#### ACTIVITY:
A complete copy of the entries, exactly as written, is the expected result.

#### DATA EXTRACT:
============================================================

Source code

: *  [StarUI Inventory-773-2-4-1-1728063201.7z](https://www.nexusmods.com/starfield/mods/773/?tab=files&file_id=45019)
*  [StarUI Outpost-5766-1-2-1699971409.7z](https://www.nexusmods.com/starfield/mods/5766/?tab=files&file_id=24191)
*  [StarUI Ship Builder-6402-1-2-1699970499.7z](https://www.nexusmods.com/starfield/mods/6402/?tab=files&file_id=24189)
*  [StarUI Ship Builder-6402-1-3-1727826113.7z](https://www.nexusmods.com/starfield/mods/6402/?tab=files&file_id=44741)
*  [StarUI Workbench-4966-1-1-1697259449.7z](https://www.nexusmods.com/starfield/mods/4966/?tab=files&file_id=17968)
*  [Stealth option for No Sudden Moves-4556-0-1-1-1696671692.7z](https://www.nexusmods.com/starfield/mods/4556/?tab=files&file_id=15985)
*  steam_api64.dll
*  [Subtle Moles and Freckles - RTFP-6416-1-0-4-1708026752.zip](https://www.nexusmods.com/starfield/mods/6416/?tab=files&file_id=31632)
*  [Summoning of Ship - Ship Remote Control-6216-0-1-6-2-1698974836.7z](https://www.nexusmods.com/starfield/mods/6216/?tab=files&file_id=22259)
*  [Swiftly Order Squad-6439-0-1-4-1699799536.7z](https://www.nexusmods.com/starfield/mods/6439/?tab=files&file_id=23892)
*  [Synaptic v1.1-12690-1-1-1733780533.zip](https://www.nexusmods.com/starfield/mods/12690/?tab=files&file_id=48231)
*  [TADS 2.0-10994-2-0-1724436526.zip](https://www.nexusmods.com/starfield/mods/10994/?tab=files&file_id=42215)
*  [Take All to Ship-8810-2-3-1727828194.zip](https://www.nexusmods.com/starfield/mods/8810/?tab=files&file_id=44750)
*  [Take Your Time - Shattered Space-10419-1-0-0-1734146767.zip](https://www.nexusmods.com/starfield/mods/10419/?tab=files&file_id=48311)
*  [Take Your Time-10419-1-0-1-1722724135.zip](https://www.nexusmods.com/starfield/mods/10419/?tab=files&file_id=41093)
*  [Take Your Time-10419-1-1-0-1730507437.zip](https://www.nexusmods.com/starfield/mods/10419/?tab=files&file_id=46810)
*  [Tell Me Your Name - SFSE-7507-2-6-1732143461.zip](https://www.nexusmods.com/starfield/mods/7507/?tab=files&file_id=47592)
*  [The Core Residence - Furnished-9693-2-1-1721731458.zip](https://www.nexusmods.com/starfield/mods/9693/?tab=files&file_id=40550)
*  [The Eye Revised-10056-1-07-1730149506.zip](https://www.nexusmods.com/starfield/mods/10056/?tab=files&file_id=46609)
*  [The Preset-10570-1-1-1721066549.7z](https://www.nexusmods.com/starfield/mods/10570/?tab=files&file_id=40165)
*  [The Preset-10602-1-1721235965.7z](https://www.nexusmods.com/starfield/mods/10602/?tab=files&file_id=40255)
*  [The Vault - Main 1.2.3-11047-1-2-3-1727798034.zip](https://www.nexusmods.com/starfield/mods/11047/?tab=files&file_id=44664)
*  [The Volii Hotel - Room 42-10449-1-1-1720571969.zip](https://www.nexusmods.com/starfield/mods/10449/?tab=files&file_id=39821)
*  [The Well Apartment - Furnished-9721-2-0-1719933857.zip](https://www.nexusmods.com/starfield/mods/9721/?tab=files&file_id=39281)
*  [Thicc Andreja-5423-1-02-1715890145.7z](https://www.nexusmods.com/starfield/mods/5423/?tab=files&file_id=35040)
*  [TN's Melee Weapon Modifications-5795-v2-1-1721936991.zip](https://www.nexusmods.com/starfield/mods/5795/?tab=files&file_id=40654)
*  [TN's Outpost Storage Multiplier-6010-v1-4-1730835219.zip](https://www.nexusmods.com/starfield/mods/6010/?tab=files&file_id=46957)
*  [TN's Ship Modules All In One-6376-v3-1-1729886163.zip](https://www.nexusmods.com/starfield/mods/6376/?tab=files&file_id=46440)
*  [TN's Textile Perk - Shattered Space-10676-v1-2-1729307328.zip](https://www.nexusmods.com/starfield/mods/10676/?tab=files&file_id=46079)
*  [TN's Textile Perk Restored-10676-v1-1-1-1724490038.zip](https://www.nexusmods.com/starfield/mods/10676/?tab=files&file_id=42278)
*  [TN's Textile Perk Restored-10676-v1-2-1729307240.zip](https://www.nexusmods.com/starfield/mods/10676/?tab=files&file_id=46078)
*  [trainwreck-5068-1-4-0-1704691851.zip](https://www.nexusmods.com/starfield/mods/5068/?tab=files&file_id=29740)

============================================================

#### EXERCISE SOLUTION:
Source code

: *  [StarUI Inventory-773-2-4-1-1728063201.7z](https://www.nexusmods.com/starfield/mods/773/?tab=files&file_id=45019)
*  [StarUI Outpost-5766-1-2-1699971409.7z](https://www.nexusmods.com/starfield/mods/5766/?tab=files&file_id=24191)
*  [StarUI Ship Builder-6402-1-2-1699970499.7z](https://www.nexusmods.com/starfield/mods/6402/?tab=files&file_id=24189)
*  [StarUI Ship Builder-6402-1-3-1727826113.7z](https://www.nexusmods.com/starfield/mods/6402/?tab=files&file_id=44741)
*  [StarUI Workbench-4966-1-1-1697259449.7z](https://www.nexusmods.com/starfield/mods/4966/?tab=files&file_id=17968)
*  [Stealth option for No Sudden Moves-4556-0-1-1-1696671692.7z](https://www.nexusmods.com/starfield/mods/4556/?tab=files&file_id=15985)
*  steam_api64.dll
*  [Subtle Moles and Freckles - RTFP-6416-1-0-4-1708026752.zip](https://www.nexusmods.com/starfield/mods/6416/?tab=files&file_id=31632)
*  [Summoning of Ship - Ship Remote Control-6216-0-1-6-2-1698974836.7z](https://www.nexusmods.com/starfield/mods/6216/?tab=files&file_id=22259)
*  [Swiftly Order Squad-6439-0-1-4-1699799536.7z](https://www.nexusmods.com/starfield/mods/6439/?tab=files&file_id=23892)
*  [Synaptic v1.1-12690-1-1-1733780533.zip](https://www.nexusmods.com/starfield/mods/12690/?tab=files&file_id=48231)
*  [TADS 2.0-10994-2-0-1724436526.zip](https://www.nexusmods.com/starfield/mods/10994/?tab=files&file_id=42215)
*  [Take All to Ship-8810-2-3-1727828194.zip](https://www.nexusmods.com/starfield/mods/8810/?tab=files&file_id=44750)
*  [Take Your Time - Shattered Space-10419-1-0-0-1734146767.zip](https://www.nexusmods.com/starfield/mods/10419/?tab=files&file_id=48311)
*  [Take Your Time-10419-1-0-1-1722724135.zip](https://www.nexusmods.com/starfield/mods/10419/?tab=files&file_id=41093)
*  [Take Your Time-10419-1-1-0-1730507437.zip](https://www.nexusmods.com/starfield/mods/10419/?tab=files&file_id=46810)
*  [Tell Me Your Name - SFSE-7507-2-6-1732143461.zip](https://www.nexusmods.com/starfield/mods/7507/?tab=files&file_id=47592)
*  [The Core Residence - Furnished-9693-2-1-1721731458.zip](https://www.nexusmods.com/starfield/mods/9693/?tab=files&file_id=40550)
*  [The Eye Revised-10056-1-07-1730149506.zip](https://www.nexusmods.com/starfield/mods/10056/?tab=files&file_id=46609)
*  [The Preset-10570-1-1-1721066549.7z](https://www.nexusmods.com/starfield/mods/10570/?tab=files&file_id=40165)
*  [The Preset-10602-1-1721235965.7z](https://www.nexusmods.com/starfield/mods/10602/?tab=files&file_id=40255)
*  [The Vault - Main 1.2.3-11047-1-2-3-1727798034.zip](https://www.nexusmods.com/starfield/mods/11047/?tab=files&file_id=44664)
*  [The Volii Hotel - Room 42-10449-1-1-1720571969.zip](https://www.nexusmods.com/starfield/mods/10449/?tab=files&file_id=39821)
*  [The Well Apartment - Furnished-9721-2-0-1719933857.zip](https://www.nexusmods.com/starfield/mods/9721/?tab=files&file_id=39281)
*  [Thicc Andreja-5423-1-02-1715890145.7z](https://www.nexusmods.com/starfield/mods/5423/?tab=files&file_id=35040)
*  [TN's Melee Weapon Modifications-5795-v2-1-1721936991.zip](https://www.nexusmods.com/starfield/mods/5795/?tab=files&file_id=40654)
*  [TN's Outpost Storage Multiplier-6010-v1-4-1730835219.zip](https://www.nexusmods.com/starfield/mods/6010/?tab=files&file_id=46957)
*  [TN's Ship Modules All In One-6376-v3-1-1729886163.zip](https://www.nexusmods.com/starfield/mods/6376/?tab=files&file_id=46440)
*  [TN's Textile Perk - Shattered Space-10676-v1-2-1729307328.zip](https://www.nexusmods.com/starfield/mods/10676/?tab=files&file_id=46079)
*  [TN's Textile Perk Restored-10676-v1-1-1-1724490038.zip](https://www.nexusmods.com/starfield/mods/10676/?tab=files&file_id=42278)
*  [TN's Textile Perk Restored-10676-v1-2-1729307240.zip](https://www.nexusmods.com/starfield/mods/10676/?tab=files&file_id=46078)
*  [trainwreck-5068-1-4-0-1704691851.zip](https://www.nexusmods.com/starfield/mods/5068/?tab=files&file_id=29740)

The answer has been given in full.